• [Questions on the material]
1. Give again the stretch of the Harriet the Spy essay from "Though not the" through "life and relationships.", copying it word for word.
2. Condense the paragraph of the Harriet the Spy essay that begins "Though not the most commercially successful" into a short bulleted list that keeps its main facts.
3. Translate this sentence from the Harriet the Spy essay into French: "From Harriet's classic yellow raincoat to the orange school desks in her classroom, every item in the film is filled with luscious color and warmth."

• [Provided passage]
Living In: Harriet the Spy


“When you read a book as a child,” Meg Ryan says in the iconic romantic comedy, You’ve Got Mail, “it becomes a part of your identity in a way that no other reading in your whole life does.” Although it’s certainly more romantic to think that way about books, the same can definitely be said of movies. Many people find that, looking back on their childhoods, there is a specific book, film or television show that had a lasting impact on their lives. An impact that, subconsciously or not, would define their personalities, tastes and interests for years to come. For me, that movie was Harriet the Spy.

Though not the most commercially successful or critically acclaimed children’s film of all time, Harriet the Spy has gone on to achieve cult status for people who were the right age when it was released. The film, which is based on Louise Fitzhugh’s 1964 novel of the same name, stars a young Michelle Trachtenberg as Harriet M. Welsch, a plucky 11-year-old girl whose greatest ambition is to become a writer. At the behest of her beloved nanny, ‘Ol Golly (played by a lovable Rosie O’Donnell), Harriet takes to writing down everything she sees and hears in her private notebook. This is why, as she succinctly states in the film’s opening scene, “I am a spy.” The otherwise nostalgic romp takes a dramatic turn when Harriet’s notebook is seized and read by her friends, uncovering hidden secrets and forcing her to reexamine her life and relationships.

At once delightfully fun and surprisingly poignant, Harriet the Spy became quite the inspiration to me. The film solidified my desire to some day become a writer, and taking cues directly from Harriet herself, I spent years of my childhood hunched over a ratty marble notebook, spying on neighbors and writing salacious notes. For Halloween in third grade, my school mandated that each child dress as their favorite book character. Gender norms be gone —  I was going to be Harriet the Spy, and that was that. Although I may not have known it then, it appears that the film also had a lasting impact on my visual tastes. Upon reexamining the movie for this post, I found that I remain drawn to the film’s interiors, golden-hued throwbacks to mid-century America. From Harriet’s classic yellow raincoat to the orange school desks in her classroom, every item in the film is filled with luscious color and warmth. For me, there really is no better film to “live in.” — Max


Image above, clockwise from top left: Fetch Eyeglasses, $85 | Yellow Coat, $556 | Striped Shirt, $150 | Opera Binoculars, $26.99 | Vintage Compact, $32.50 | Yellow Seatbelt Belt, $24.95 | The Essential Charlie Parker, $9.49 | Black Ticonderoga Pencils, $9.47 for 12 | Composition Notebook iPhone Case, $40 | High-Rise Wide-Leg Jeans, $150 | Leather-Wrapped Flashlight, $14.99 | Vans Sneakers, $45

More Harriet the Spy goodness after the jump . . .

• [Input data]

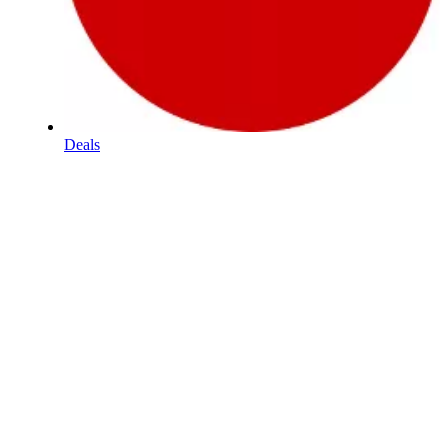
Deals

---

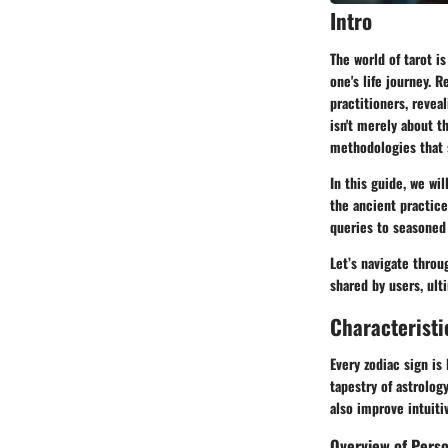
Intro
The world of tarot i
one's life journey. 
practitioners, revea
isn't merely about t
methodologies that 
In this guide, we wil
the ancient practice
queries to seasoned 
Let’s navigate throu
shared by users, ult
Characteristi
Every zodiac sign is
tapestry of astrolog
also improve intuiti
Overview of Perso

• [Responses by item number]
1.
Though not the most commercially successful or critically acclaimed children’s film of all time, Harriet the Spy has gone on to achieve cult status for people who were the right age when it was released. The film, which is based on Louise Fitzhugh’s 1964 novel of the same name, stars a young Michelle Trachtenberg as Harriet M. Welsch, a plucky 11-year-old girl whose greatest ambition is to become a writer. At the behest of her beloved nanny, ‘Ol Golly (played by a lovable Rosie O’Donnell), Harriet takes to writing down everything she sees and hears in her private notebook. This is why, as she succinctly states in the film’s opening scene, “I am a spy.” The otherwise nostalgic romp takes a dramatic turn when Harriet’s notebook is seized and read by her friends, uncovering hidden secrets and forcing her to reexamine her life and relationships.

2.
- Harriet the Spy was neither the most commercially successful nor the most critically acclaimed children's film, but it gained cult status among people who were the right age when it came out.
- It is based on Louise Fitzhugh's 1964 novel of the same name.
- Michelle Trachtenberg stars as Harriet M. Welsch, an 11-year-old who wants to become a writer.
- At the urging of her nanny, 'Ol Golly (Rosie O'Donnell), Harriet writes down everything she sees and hears in a private notebook, which is why she calls herself a spy.
- The story turns dramatic when her friends take and read the notebook. This exposes secrets and forces Harriet to reexamine her life and relationships.

3. Du classique imperméable jaune de Harriet aux pupitres orange de sa salle de classe, chaque objet du film est empli de couleurs somptueuses et de chaleur.